The hardest thing to do in art is to communicate an honest portrait of the artist.  We all perceive ourselves differently then we actually are, and given the opportunity to manipulate one's truth, most reshape themselves.  Very rarely can sincerity be faked in music, and when a listener is given the gift of hearing a band/musician completely stripped down to what they truly are, magic occurs.  This is the sensation I received when I first listened to the newest album, Fool Moon, by WIDOWER.  

Fool Moon is a complicated journey through the various approaches a songwriter can take when making folk music.  WIDOWER weaves so many possible styles that at first it's hard to pin down the tone of the record, but when the album is fully digested, a singular idea is communicated.  The opening three tracks are the best example of this.  The first track, "Jumper Cables," is a hopeful song with a dreamy, buzzing guitar that gives away to a bouncy verse and an optimistic chorus.  It's a bright tune that doesn't strain one bit, and it acts as an intro to the various elements that make up WIDOWER.  
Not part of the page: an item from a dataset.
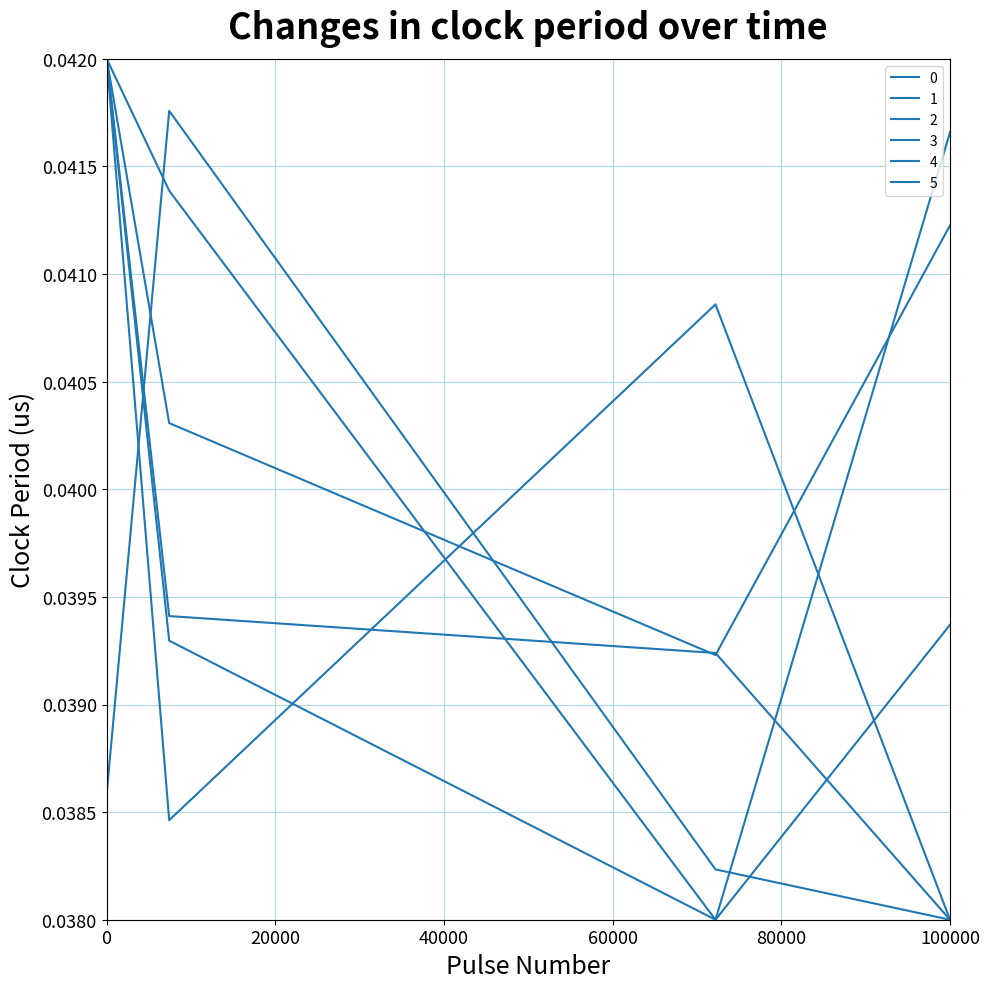

Between which two adjacent categories do 4 and 3 first intersect?

Row 0 and Row 1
They follow with "Oh Catherine, My Catherine," a folksy little brother to The War on Drugs' forward-moving melodies.  The track showcases front man Kevin Large and his warming vocals, and is one of the standout songs from Fool Moon.  Everything about it is perfectly placed.  Listening to it, you'll find yourself smiling one second, then feeling dramatically moved the next.  

As if moving down a ladder of changing moods, WIDOWER reaches the bottom rung and introduces the melancholy track "The Antidote."  It's a song of despair, and is full of requests or wishes that we never know, but hope, are granted.  The song, even with a full band, plays like the softest possibility in folk, as Large's voice soars above a melody that's sole purpose is to even out the emotional wreckage that his vocals leave behind.  

The rest of the album follows this shifting paradigm of moods, examining the possibilities in expression through the folk genre. You have the slightly lounge-based "Grasp," the icy harshness of reality on "Thoroughbred," and the love-as-the-strongest-emotional-weight approach on "Almost, Always, All Yours."  It takes a few spins before the album settles in as a whole, but there are enough immediately accessible tracks to suck the listener in even before steady footing is found.  Once the album reveals itself, a calmness comes, and it becomes apparent that WIDOWER is a special talent.  Lyric after lyric, story after story, song after song, WIDOWER crafts a powerful ode to folk music, and presents themselves as artists who truly understand who they are and, more importantly, what they want to say.